In fact, the Nepali Congress issued a press release on Wednesday expressing dissatisfaction over certain reports in the media that the constitutional amendment Bill has been removed from the schedule due to the party’s request.

Taking to Twitter on Wednesday evening, Nepali Congress president Sher Bahadur Deuba urged people not to heed “misleading” information. “We are clear that Limpiyadhura, Kalapani and Lipulekh are part of Nepal. Therefore, the proposed amendment to the constitution registered in the parliament is positive,” Deuba said. He added that the central working committee will take an institutional decision on Thursday.

The Nepali Congress also pointed out that they had supported the release of the new political map.

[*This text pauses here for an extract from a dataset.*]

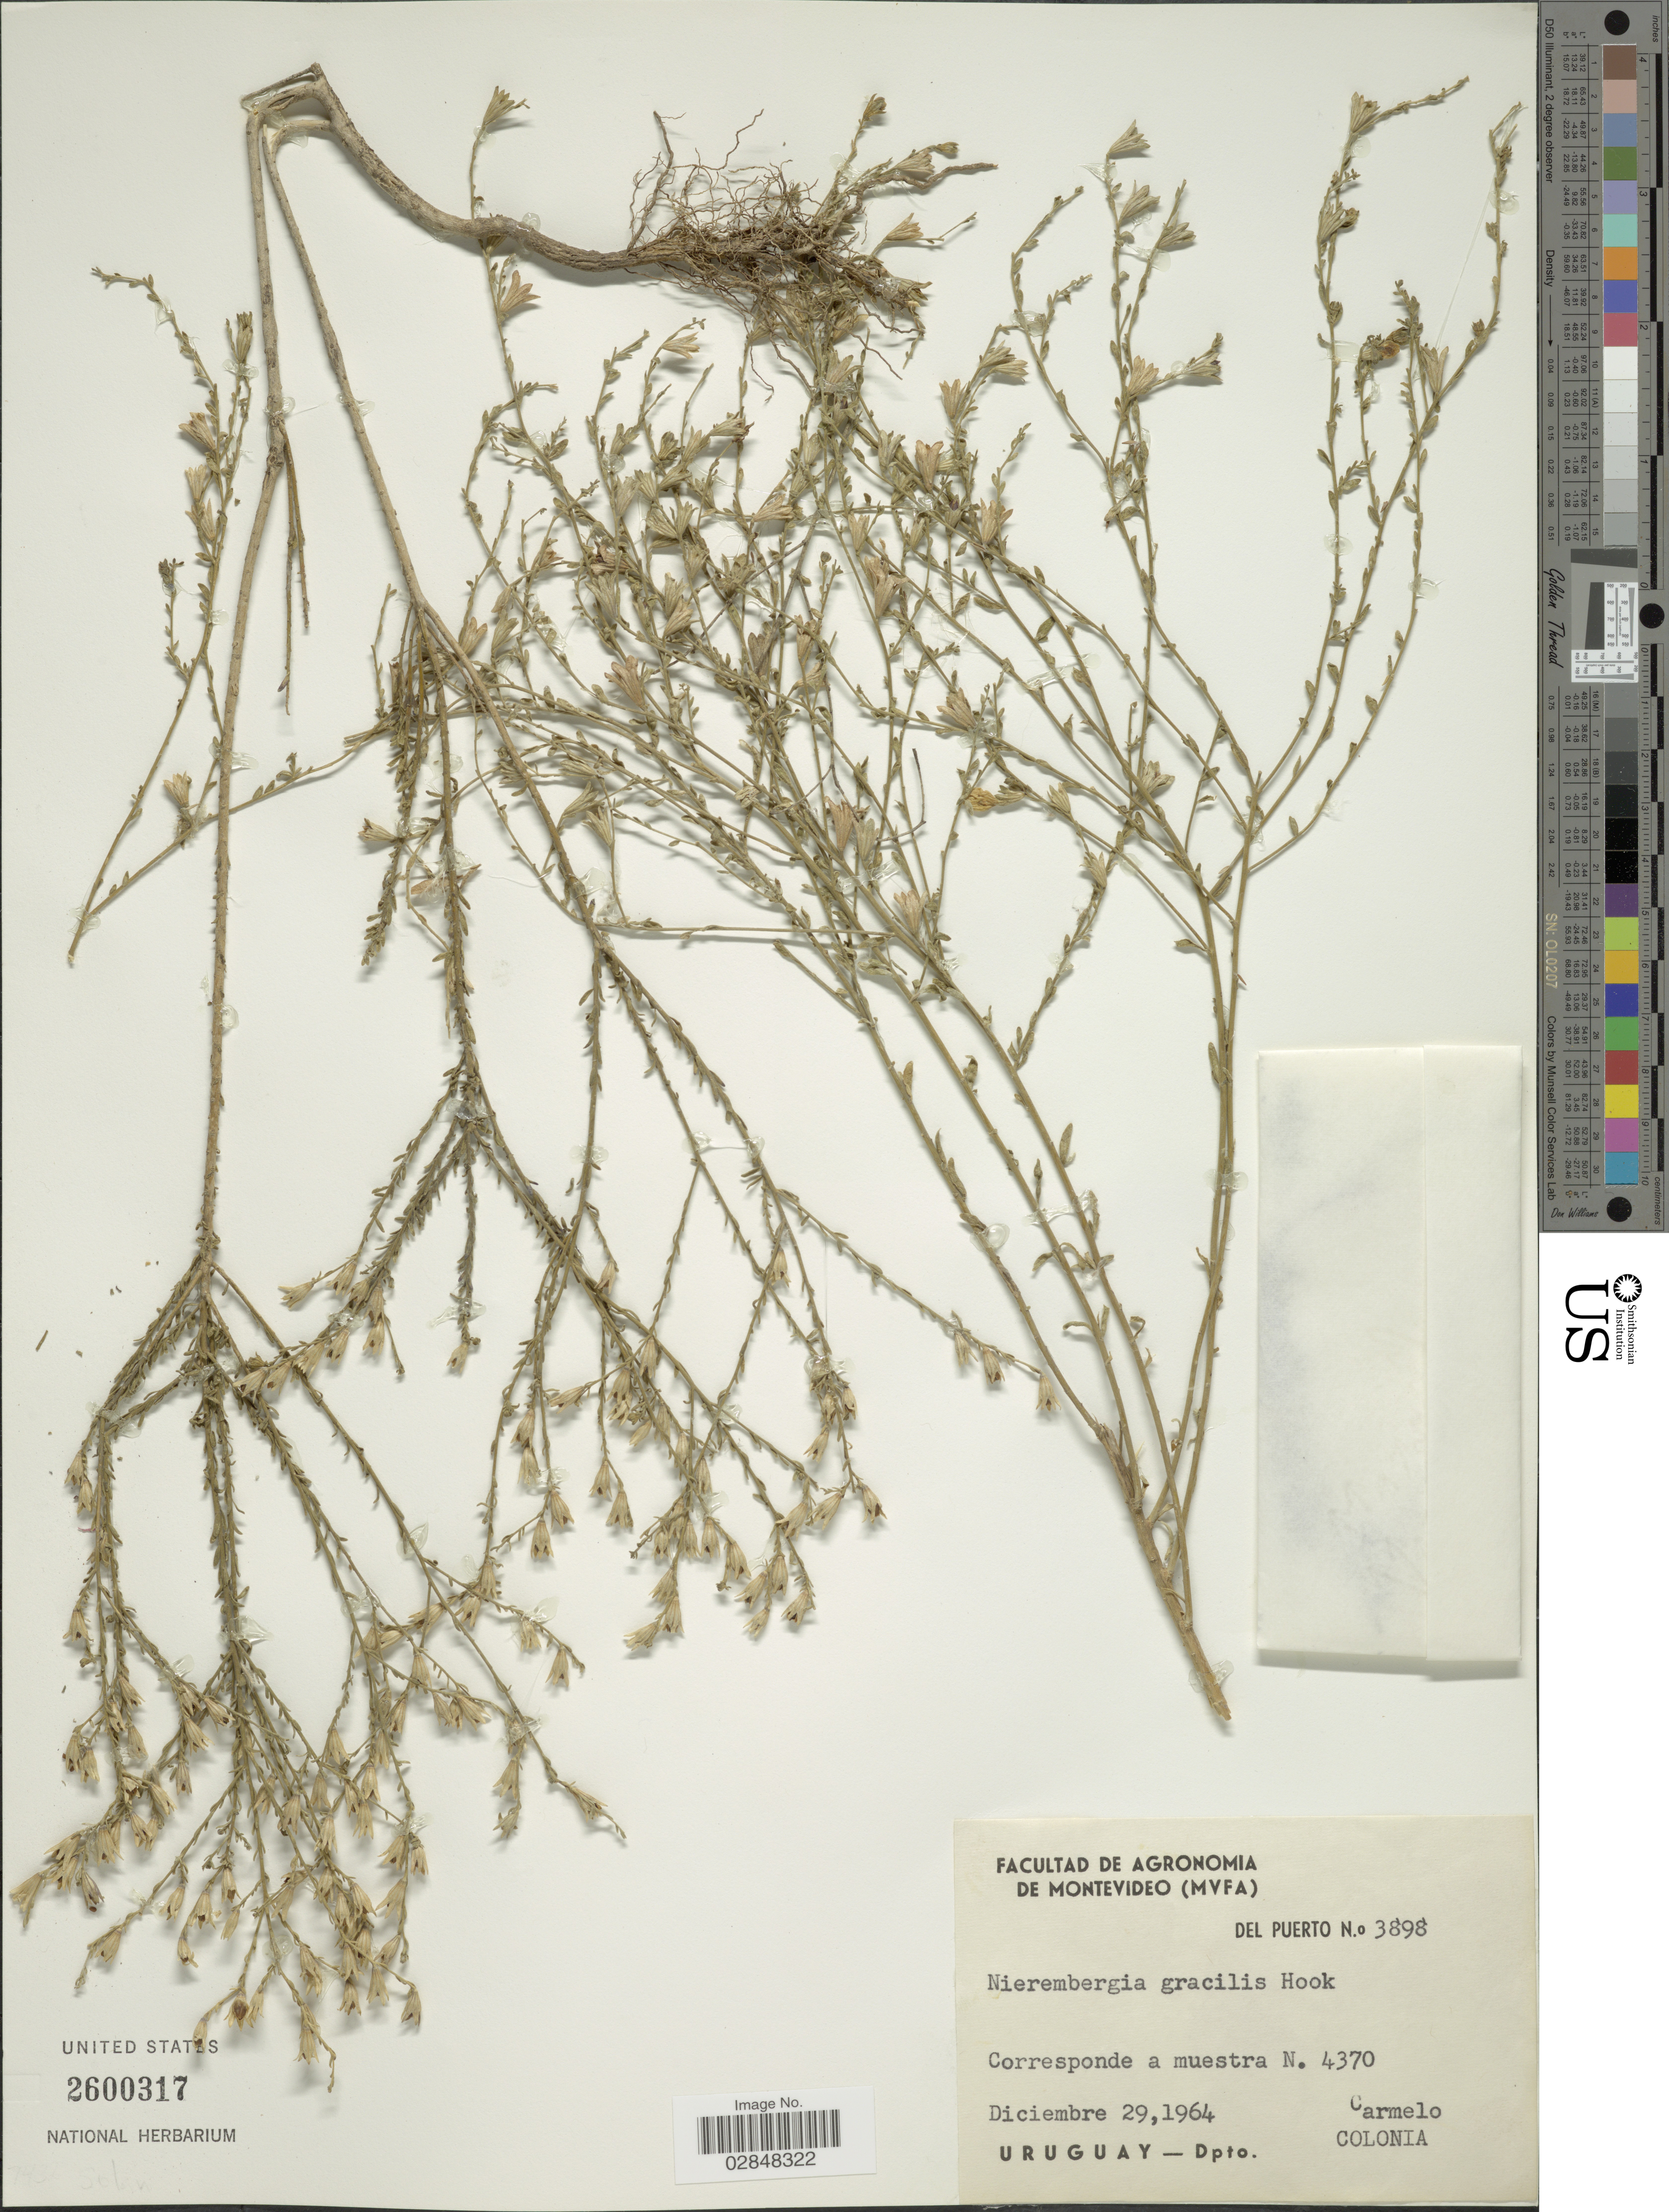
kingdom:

While India is hoping that the constitutional amendment Bill is postponed, the Nepal government is still insisting that it will be cleared by the end of this week.

A report in the Kathmandu Post on Thursday clearly indicates that Nepal’s political parties are jostling to garner political capital from this move, so that the nationalist government of PM Oli does not have all the advantage.

Blaming the government for the delay in tabling the Bill, the Nepali Congress said that the discussions could have started two days after it was introduced in parliament.

The Indian government’s reference to creating a positive atmosphere for any talks was assumed to be a signal that the passage of the constitutional amendment Bill would not be helpful. While the opposition blamed the Nepal government, ruling party functionaries pointed the finger back at the Congress.

“If the Congress party desires, we can present the proposal on Friday itself, as tomorrow [Thursday] is the budget day… The amendment proposal won’t be delayed at any cost. We will take a shortcut if necessary,” Subas Chandra Nembang, deputy parliamentary party leader of the Nepal Communist Party (NCP) told the Post.